OGH 3Ob55/16h

OGH3Ob55/16h27.4.2016

Der Oberste Gerichtshof hat durch den Senatspräsidenten Dr.

 Hoch als Vorsitzenden sowie die Vizepräsidentin Dr. Lovrek, die Hofräte Dr. Jensik und Dr. Roch und die Hofrätin Dr. Kodek als weitere Richter in der Sachwalterschaftssache der D*****, geboren am ***** 1985, *****, vertreten durch ihren Sachwalter Dr. Harald Pohlhammer, Rechtsanwalt in Linz, wegen Umbestellung des Sachwalters, über den außerordentlichen Revisionsrekurs des neuen Sachwalters Dr. W*****, Rechtsanwalt in Linz, gegen den Beschluss des Landesgerichts Linz als Rekursgericht vom 3. Februar 2016, GZ 15 R 196/15x‑137, den

Beschluss

gefasst:

European Case Law Identifier: ECLI:AT:OGH0002:2016:0030OB00055.16H.0427.000

 

Spruch:

Der außerordentliche Revisionsrekurs wird mangels der Voraussetzungen des § 62 Abs 1 AußStrG zurückgewiesen.

 

Begründung:

Der Revisionsrekurswerber zeigt keine erhebliche Rechtsfrage auf:

Rechtliche Beurteilung

1. Die behauptete Aktenwidrigkeit wurde geprüft; sie liegt nicht vor (§ 71 Abs 3 AußStrG).

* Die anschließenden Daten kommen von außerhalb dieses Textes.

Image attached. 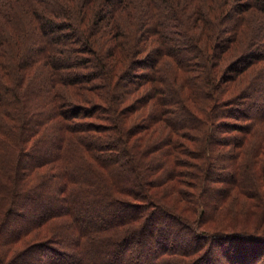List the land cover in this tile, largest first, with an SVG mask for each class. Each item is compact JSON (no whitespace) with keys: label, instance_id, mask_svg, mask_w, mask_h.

2. Der Oberste Gerichtshof hat die (auch) vom Rechtsmittelwerber erhobenen Bedenken gegen die Verfassungsmäßigkeit der Pflicht eines Rechtsanwalts, eine Sachwalterschaft zu übernehmen, schon mehrfach verworfen (RIS‑Justiz

RS0123296). Die besonderen Vorschriften für die Bestellung eines Rechtsanwalts zum Sachwalter verstoßen weder gegen Art 4 MRK noch gegen den Gleichheitsgrundsatz (RIS‑Justiz

RS0048950 [T3]; zuletzt 7 Ob 194/15b).

3. Nach dem klaren Wortlaut des § 274 Abs 2 ABGB müssen Rechtsanwälte Sachwalterschaften grundsätzlich übernehmen. Ablehnungsgründe sind in erster Instanz konkret geltend zu machen. Behauptungen über eine nicht näher konkretisierte Arbeitsbelastung reichen nicht. Nur eine konkrete individuelle und extreme berufliche Belastung führt zur Unzumutbarkeit (RIS‑Justiz RS0123440 [T6]). Lediglich verbalaggressives Verhalten der behinderten Person ‑ wie jene Vorfälle, die Gegenstand der Strafverfahren gegen die Betroffene waren ‑ bewirkt noch nicht die Unzumutbarkeit der Übernahme der Sachwalterschaft für einen Rechtsanwalt (1 Ob 32/13g mwN; RIS‑Justiz RS0123572).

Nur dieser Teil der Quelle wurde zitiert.